Home | About | Sematext search-lucene.com search-hadoop.com
NEW: Monitor These Apps!
elasticsearch, apache solr, apache hbase, hadoop, redis, casssandra, amazon cloudwatch, mysql, memcached, apache kafka, apache zookeeper, apache storm, ubuntu, centOS, red hat, debian, puppet labs, java, senseiDB
 Search Hadoop and all its subprojects:

Switch to Threaded View
MapReduce >> mail # user >> map reduce and sync


Copy link to this message
-
Re: map reduce and sync
Helo Hemanth, thanks for answering.
The file is open by a separate process not map reduce related at all. You
can think of it as a servlet, receiving requests, and writing them to this
file, every time a request is received it is written and
org.apache.hadoop.fs.FSDataOutputStream.sync() is invoked.

At the same time, I want to run a map reduce job over this file. Simply
runing the word count example doesn't seem to work, it is like if the file
were empty.

RECORDS SHOWN:
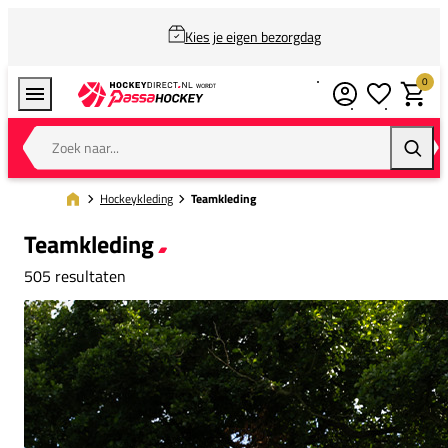
Kies je eigen bezorgdag
0
Verlanglijstj
Winkel
Zoek naar...
Zoeke
Hockeykleding
Teamkleding
Teamkleding
505 resultaten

TASKS TO PERFORM:
a. According to the forum message about map reduce and sync, what method is called each time a request is written to the file?
b. Retype, word for word, the part of the forum message about map reduce and sync that begins at the words "The file is" and stops after the words "org.apache.hadoop.fs.FSDataOutputStream.sync() is invoked.".

EXERCISE RESPONSES:
a. org.apache.hadoop.fs.FSDataOutputStream.sync()

b.
The file is open by a separate process not map reduce related at all. You
can think of it as a servlet, receiving requests, and writing them to this
file, every time a request is received it is written and
org.apache.hadoop.fs.FSDataOutputStream.sync() is invoked.